In fondo, cosa fece Reitz nel 1968? Cercò di costruire insieme a un gruppo di ragazze giovanissime un alfabeto cinematografico che, messo a confronto con l’idea di adattamento letterario, una volta chiamato in causa il filmare vero e proprio (Reitz non solo filma le lezioni, ma affida alle ragazze delle cineprese Super8 con cui girare i loro film), dà la sensazione di mostrarsi fragile e fluido, cioè incapace (per fortuna) a restare irretito da schemi e scritture, subito attratto dal movimento scivoloso del reale. Non credete a quelli che vi dicono che è difficile fare film, andate e filmate, insiste Reitz (sorprendente vicinanza col Rossellini coevo: “la cinepresa è una tigre di carta!”). È ovvio che le ragazze, mentre imparano le tecniche basilari, si espongono, parlano di sé, dei loro sogni, esercitano un diritto alla parola ancora tutto da verificare, ma è meno ovvio che questo passi per la parola-cinema. E soprattutto, che questa stessa parola venga ritrovata decenni dopo e rilanciata con stupore e leggerezza. C’è anche malinconia certo, ma legata a un desiderio autentico, a una passione per l’immagine. Ecco allora che quando si rivedono, queste donne non sembrano tanto colpite dal loro corpo di ragazze, quanto dalla forza con cui quelle immagini filmate riguardano subito un altrove (che sia un segmento di cinema riuscito oppure no), è vero, parlano delle loro autrici (il cosiddetto documentario), ma parlano anche sempre e per sempre di qualcos’altro che non è identificabile né con loro giovani né con loro anziane. Chiamatela realtà vita fiction, come volete, ma è chiaro che questi film dimenticati (teneri veloci spericolati) è proprio nell’essere rivisti che scoprono di aver colto trattenuto e spostato su un piano abissale e indefinibile il concetto di sé e della realtà. Che segni sono restati sui corpi oggi? Che segni dei corpi di allora sono incisi su quelle pellicole? Sono gli stessi di allora o mutano dal momento che quei film vengono visti? Alla fine, perché fare film (o scrivere o impegnarsi in qualche forma ‘artistica’)?
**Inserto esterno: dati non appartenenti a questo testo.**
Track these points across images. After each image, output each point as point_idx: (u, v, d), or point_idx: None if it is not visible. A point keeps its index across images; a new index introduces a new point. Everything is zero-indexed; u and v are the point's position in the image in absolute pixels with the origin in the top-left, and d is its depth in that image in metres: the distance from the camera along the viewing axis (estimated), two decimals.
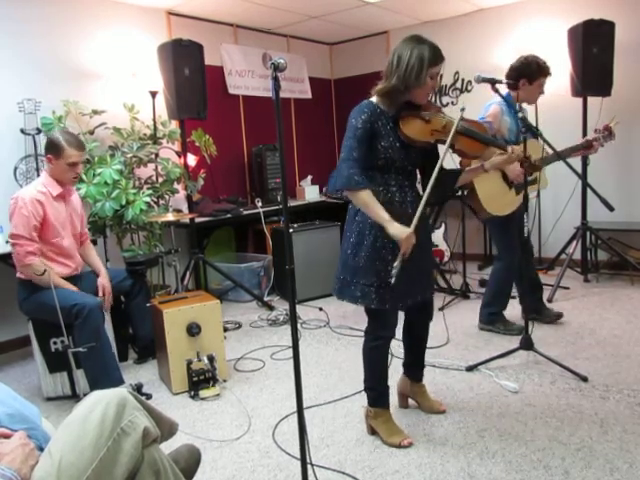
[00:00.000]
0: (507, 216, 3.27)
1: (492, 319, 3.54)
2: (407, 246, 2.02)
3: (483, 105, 3.37)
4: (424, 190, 2.11)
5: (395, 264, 2.01)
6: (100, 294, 3.04)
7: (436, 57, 2.07)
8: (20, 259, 2.78)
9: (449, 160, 2.41)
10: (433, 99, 5.83)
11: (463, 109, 2.12)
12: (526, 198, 2.90)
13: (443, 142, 2.16)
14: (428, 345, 2.57)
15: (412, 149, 2.19)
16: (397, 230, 2.02)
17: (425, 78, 2.07)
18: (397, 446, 2.26)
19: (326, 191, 2.27)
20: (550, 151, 3.18)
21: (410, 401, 2.62)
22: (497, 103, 3.27)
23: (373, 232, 2.14)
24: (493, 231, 3.53)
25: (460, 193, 4.39)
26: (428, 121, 2.18)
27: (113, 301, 3.15)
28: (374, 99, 2.17)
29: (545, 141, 2.82)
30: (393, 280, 1.99)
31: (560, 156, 2.95)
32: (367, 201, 2.07)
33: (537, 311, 3.60)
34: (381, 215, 2.05)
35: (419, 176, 2.36)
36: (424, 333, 2.51)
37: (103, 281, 3.10)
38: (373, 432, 2.38)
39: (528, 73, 3.22)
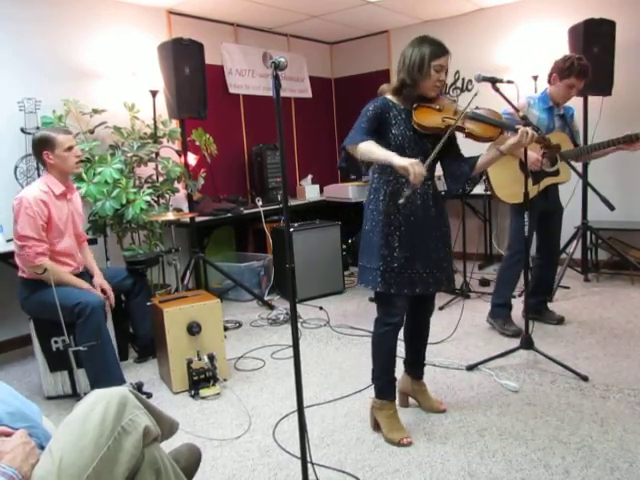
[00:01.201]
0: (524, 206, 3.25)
1: (496, 312, 3.52)
2: (416, 175, 2.04)
3: (484, 104, 3.36)
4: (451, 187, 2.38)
5: (405, 191, 2.11)
6: (98, 292, 3.00)
7: (437, 50, 2.20)
8: (30, 260, 2.76)
9: (465, 149, 2.43)
10: None
11: (476, 94, 2.25)
12: (527, 196, 2.90)
13: (455, 128, 2.26)
14: (432, 341, 2.59)
15: (425, 138, 2.26)
16: (403, 160, 2.08)
17: (428, 70, 2.19)
18: (396, 444, 2.27)
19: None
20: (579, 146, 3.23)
21: (411, 400, 2.63)
22: (525, 97, 3.30)
23: (382, 218, 2.26)
24: (511, 219, 3.51)
25: (461, 192, 4.42)
26: (440, 110, 2.29)
27: (115, 298, 3.14)
28: (387, 96, 2.31)
29: (550, 144, 2.82)
30: (402, 201, 2.09)
31: (563, 157, 2.95)
32: (368, 148, 2.15)
33: (538, 312, 3.59)
34: (385, 153, 2.13)
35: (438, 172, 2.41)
36: (425, 329, 2.53)
37: (99, 280, 3.07)
38: (376, 427, 2.38)
39: (560, 69, 3.24)
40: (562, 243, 4.61)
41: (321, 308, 4.29)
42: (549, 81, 3.33)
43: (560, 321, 3.60)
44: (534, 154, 3.19)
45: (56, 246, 2.90)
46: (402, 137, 2.24)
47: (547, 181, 3.32)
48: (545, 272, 3.55)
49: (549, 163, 3.29)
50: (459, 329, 3.55)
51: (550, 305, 3.76)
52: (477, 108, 2.32)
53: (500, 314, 3.50)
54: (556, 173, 3.33)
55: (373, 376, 2.41)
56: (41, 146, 2.86)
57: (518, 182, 3.21)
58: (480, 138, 2.35)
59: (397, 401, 2.58)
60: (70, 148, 2.90)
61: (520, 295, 3.92)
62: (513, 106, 2.81)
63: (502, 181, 3.28)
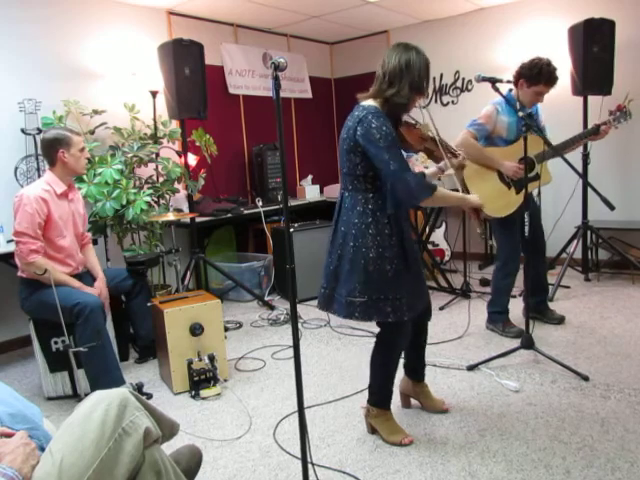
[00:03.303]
0: (509, 215, 3.25)
1: (494, 318, 3.52)
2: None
3: (484, 104, 3.36)
4: None
5: (479, 230, 2.32)
6: (96, 294, 2.99)
7: (428, 60, 2.12)
8: (23, 257, 2.77)
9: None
10: (434, 97, 5.84)
11: (426, 106, 2.24)
12: (527, 199, 2.89)
13: (426, 150, 2.27)
14: (433, 341, 2.59)
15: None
16: (477, 199, 2.20)
17: (428, 83, 2.12)
18: (398, 444, 2.27)
19: (394, 206, 2.07)
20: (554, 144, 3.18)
21: (412, 401, 2.62)
22: (493, 103, 3.25)
23: (394, 241, 2.12)
24: (495, 229, 3.51)
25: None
26: (417, 128, 2.22)
27: (112, 302, 3.14)
28: (374, 103, 2.11)
29: (546, 142, 2.82)
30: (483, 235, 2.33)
31: (559, 153, 2.94)
32: (444, 194, 2.14)
33: (539, 312, 3.59)
34: (459, 195, 2.23)
35: None
36: (425, 334, 2.52)
37: (99, 285, 3.07)
38: (373, 431, 2.38)
39: (528, 75, 3.14)
40: (562, 243, 4.65)
41: None
42: (515, 84, 3.20)
43: (561, 321, 3.59)
44: (511, 163, 3.17)
45: (57, 245, 2.91)
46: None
47: (531, 186, 3.29)
48: (536, 271, 3.52)
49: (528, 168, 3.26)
50: (460, 329, 3.56)
51: (550, 305, 3.76)
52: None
53: (498, 319, 3.50)
54: (537, 177, 3.29)
55: (372, 389, 2.36)
56: (57, 144, 2.88)
57: (500, 196, 3.20)
58: (436, 159, 2.37)
59: (399, 402, 2.59)
60: (82, 149, 2.97)
61: (520, 295, 3.91)
62: (513, 106, 2.81)
63: (484, 197, 3.23)
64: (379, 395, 2.35)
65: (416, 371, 2.55)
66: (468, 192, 3.15)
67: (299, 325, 3.86)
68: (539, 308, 3.60)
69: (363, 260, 2.10)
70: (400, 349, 2.29)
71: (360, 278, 2.10)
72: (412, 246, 2.24)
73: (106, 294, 3.08)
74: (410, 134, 2.17)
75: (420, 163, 2.35)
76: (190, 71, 3.98)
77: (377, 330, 2.31)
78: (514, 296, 3.61)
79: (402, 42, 2.12)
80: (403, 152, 2.18)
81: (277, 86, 1.63)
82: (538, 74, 3.11)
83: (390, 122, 2.08)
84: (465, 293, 4.33)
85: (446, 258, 5.22)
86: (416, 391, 2.57)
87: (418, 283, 2.26)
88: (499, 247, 3.48)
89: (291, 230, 4.43)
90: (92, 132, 4.02)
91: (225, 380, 3.02)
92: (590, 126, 3.44)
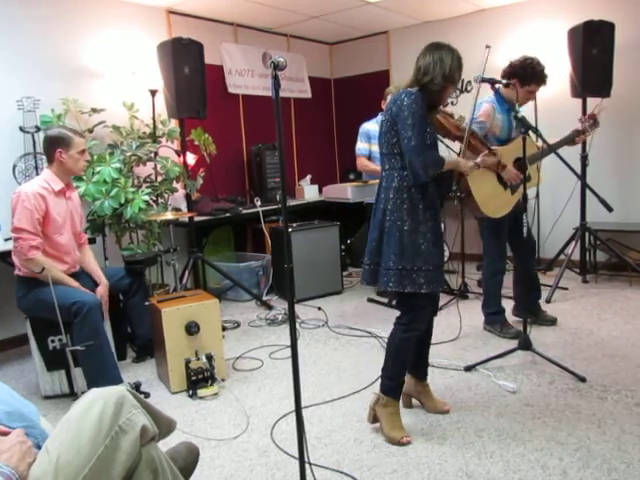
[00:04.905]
0: (499, 218, 3.24)
1: (490, 319, 3.52)
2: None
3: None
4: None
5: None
6: (98, 298, 2.98)
7: (461, 61, 2.33)
8: (23, 253, 2.76)
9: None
10: None
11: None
12: (525, 198, 2.90)
13: (457, 138, 2.46)
14: (435, 341, 2.62)
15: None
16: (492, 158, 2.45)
17: (459, 79, 2.32)
18: (396, 443, 2.27)
19: (414, 180, 2.22)
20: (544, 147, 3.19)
21: (413, 401, 2.62)
22: (488, 101, 3.26)
23: (428, 216, 2.26)
24: (484, 230, 3.50)
25: (458, 194, 4.42)
26: (454, 118, 2.43)
27: (110, 301, 3.13)
28: (416, 91, 2.26)
29: (545, 141, 2.83)
30: None
31: (553, 150, 2.94)
32: (451, 162, 2.35)
33: (532, 312, 3.58)
34: (468, 163, 2.44)
35: None
36: (430, 329, 2.54)
37: (102, 291, 3.04)
38: (374, 420, 2.38)
39: (522, 75, 3.17)
40: (560, 244, 4.65)
41: (319, 308, 4.28)
42: (507, 86, 3.14)
43: (553, 322, 3.59)
44: (512, 169, 3.18)
45: (55, 242, 2.90)
46: (434, 136, 2.30)
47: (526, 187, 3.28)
48: (525, 267, 3.51)
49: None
50: (457, 330, 3.56)
51: (548, 306, 3.76)
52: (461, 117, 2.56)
53: (495, 320, 3.49)
54: (528, 179, 3.29)
55: (385, 375, 2.38)
56: (56, 143, 2.88)
57: (498, 196, 3.21)
58: (474, 149, 2.63)
59: (400, 402, 2.59)
60: (83, 152, 2.95)
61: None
62: (513, 107, 2.82)
63: (485, 197, 3.23)
64: (393, 381, 2.36)
65: (418, 369, 2.56)
66: (471, 192, 3.23)
67: (297, 325, 3.85)
68: (533, 309, 3.58)
69: (398, 232, 2.22)
70: (418, 331, 2.33)
71: (395, 249, 2.22)
72: (440, 225, 2.36)
73: (107, 299, 3.06)
74: (448, 122, 2.39)
75: None
76: (189, 70, 3.97)
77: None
78: (510, 297, 3.61)
79: (434, 42, 2.32)
80: (439, 137, 2.43)
81: (276, 86, 1.63)
82: (532, 74, 3.17)
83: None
84: (463, 294, 4.33)
85: (444, 259, 5.21)
86: (418, 390, 2.58)
87: (442, 262, 2.38)
88: (485, 246, 3.49)
89: (289, 230, 4.43)
90: (91, 130, 4.01)
91: (223, 379, 3.01)
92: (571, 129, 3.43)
È molto bello il modo con cui le ex-studentesse si confrontano col maestro di allora, il modo in cui rievocano e ripropongono in particolare un approccio di insegnamento e discussione che voleva e vuole far saltare proprio la gerarchia maestro-alunno. Se c’è una lezione, è nello scambio, in quello che Reitz alla fine definisce la centralità delle persone, il risuonare della verità oltre le apparenze, oltre le macchine da presa stesse. Ora non c’è più distanza fra il maestro e le alunne, nemmeno d’età, lo scorrere del tempo è entrato nella fase collettiva, quella che conduce la vita verso la fine, e dunque l’intensità è in ciò che persiste, nella conversazione ininterrotta, che sopravvive in un piccolo grande film girato tanti anni fa.